__EXERCISE DESCRIPTION__: The records are to be reproduced verbatim.

__RECORDS SUPPLIED__:
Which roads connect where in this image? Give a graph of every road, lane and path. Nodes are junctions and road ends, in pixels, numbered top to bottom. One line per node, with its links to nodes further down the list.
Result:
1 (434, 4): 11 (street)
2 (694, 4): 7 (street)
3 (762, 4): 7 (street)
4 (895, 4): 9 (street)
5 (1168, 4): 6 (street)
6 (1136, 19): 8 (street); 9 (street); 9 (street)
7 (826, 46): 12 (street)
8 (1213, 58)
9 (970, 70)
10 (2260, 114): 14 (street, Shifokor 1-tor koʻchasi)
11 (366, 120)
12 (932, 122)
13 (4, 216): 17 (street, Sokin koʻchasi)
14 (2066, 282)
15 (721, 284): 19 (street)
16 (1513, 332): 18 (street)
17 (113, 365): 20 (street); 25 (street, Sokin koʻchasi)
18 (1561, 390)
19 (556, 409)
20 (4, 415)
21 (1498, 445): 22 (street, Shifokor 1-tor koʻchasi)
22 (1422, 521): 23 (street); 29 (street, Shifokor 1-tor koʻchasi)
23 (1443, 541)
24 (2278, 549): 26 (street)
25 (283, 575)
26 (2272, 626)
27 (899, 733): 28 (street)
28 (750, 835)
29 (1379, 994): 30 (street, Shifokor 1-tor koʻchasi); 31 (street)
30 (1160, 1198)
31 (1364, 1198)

__ANSWER SPACE__:
Which roads connect where in this image? Give a graph of every road, lane and path. Nodes are junctions and road ends, in pixels, numbered top to bottom. One line per node, with its links to nodes further down the list.
Result:
1 (434, 4): 11 (street)
2 (694, 4): 7 (street)
3 (762, 4): 7 (street)
4 (895, 4): 9 (street)
5 (1168, 4): 6 (street)
6 (1136, 19): 8 (street); 9 (street); 9 (street)
7 (826, 46): 12 (street)
8 (1213, 58)
9 (970, 70)
10 (2260, 114): 14 (street, Shifokor 1-tor koʻchasi)
11 (366, 120)
12 (932, 122)
13 (4, 216): 17 (street, Sokin koʻchasi)
14 (2066, 282)
15 (721, 284): 19 (street)
16 (1513, 332): 18 (street)
17 (113, 365): 20 (street); 25 (street, Sokin koʻchasi)
18 (1561, 390)
19 (556, 409)
20 (4, 415)
21 (1498, 445): 22 (street, Shifokor 1-tor koʻchasi)
22 (1422, 521): 23 (street); 29 (street, Shifokor 1-tor koʻchasi)
23 (1443, 541)
24 (2278, 549): 26 (street)
25 (283, 575)
26 (2272, 626)
27 (899, 733): 28 (street)
28 (750, 835)
29 (1379, 994): 30 (street, Shifokor 1-tor koʻchasi); 31 (street)
30 (1160, 1198)
31 (1364, 1198)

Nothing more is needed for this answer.